Generally FUD works because the firm being attacked is too small or lacks the skill set to deal with a negative marketing campaign.   Apple was effective in their PC vs. Mac campaign because Microsoft didn’t know how to respond to it.  Samsung ran a campaign that made it look like Apple only appeals to out of touch old people (Apple does tend to trend towards an older demographic) and they too were successful. However, they were also outspending Apple by 3x at the time which they clearly couldn’t sustain and Apple took that lost share right back. 

So FUD works when a competitor’s voice becomes more trusted than the company being attacked and the result is lost sales because the customer believes the competitor.   But it is only effective if the company doesn’t touch the customer and for Dell and EMC in particular FUD shouldn’t work well at all. 

Dell

My first research studies on Dell were back in the 1990s and it was fascinating in that though their quality was actually pretty low, their customer loyalty and satisfaction were high.  We saw the same thing recently with Tesla; the initial quality of their newest vehicle was actually very low (so low that Consumer Reports dropped them off their recommended list even though their previous car was the highest rated in the service’s history) but their customer loyalty was very high. 

In both cases, this reflects the companies practicing high touch with customers across the board. For Dell, their quality has improved dramatically since the 1990s so customer loyalty remains high as a result.  Most recently, they have gone private and this has allowed the firm to focus down on customer needs much more sharply. That’s because they don’t have the distractions that a public company has with regard to activist investors or an unreasonable focus on quarterly results or the massive compliance requirements public companies have to maintain. 

We add to this Dell’s acquisition process that is second to none because if focuses on initially identifying the core acquired assets and then on protecting them and the result is a firm that should be nearly immune to FUD. 

EMC

EMC is a very different kind of beast in that it is still public but in contrast to Dell a few years back they implemented the most aggressive customer loyalty program in any enterprise company ever attempted.  In one of the first major showcases of applied analytics, they effectively instrumented each of their customers so they could scale intimacy.  

Much like Dell’s acquisition process is unique in the industry, EMC’s customer loyalty program is equally unique.   This allows them to prioritize activities based on customer impact, including everything from new product features to services. They can even decide between these vastly different approaches by assessing what would have the greatest impact on customer loyalty.  In effect, EMC executives have a digital dashboard that tells them how to most effectively use their budget across their entire portfolio of products and services to assure customers remain loyal. 

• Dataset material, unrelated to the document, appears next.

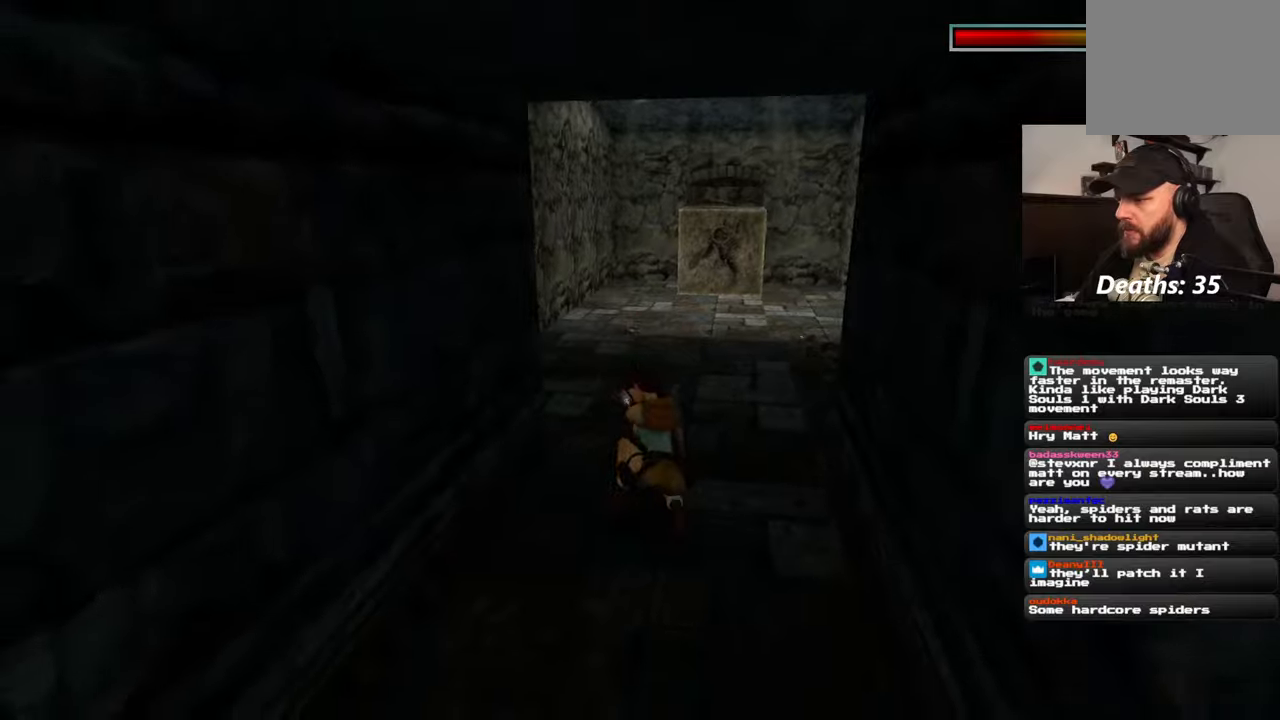
{"dt_ms": 500, "buttons": ["SQUARE", "R2"], "left_stick": "down", "right_stick": "center", "events": [[234, "SQUARE", "down"], [317, "left_stick", "down"]]}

This should effectively be a FUD bulletproof vest.   A more recent example of this at work is that after EMC noticed a certain amount of nervousness in their base over the deal, David Goulden, CEO of the company’s Information Infrastructure organization, posted a blog reiterating the company’s commitments to customers. These include no changes to EMC’s focus on customer experience, R&D, preserving customer choice (interoperation), enhancing partnerships and aggressively responding and operating according to customer feedback. 

Wrapping Up: 

Dell and EMC are both uniquely structured to defend against FUD though both do it in very different ways.  It will be interesting to see what results after the companies merge because, I expect, Dell will adapt EMC’s customer loyalty program. We already know that EMC will benefit from both Dell’s acquisition process and by becoming private as a result of the acquisition.   The end result should be the most customer focused technology company at scale that has ever existed.  Now that is something worth looking forward to.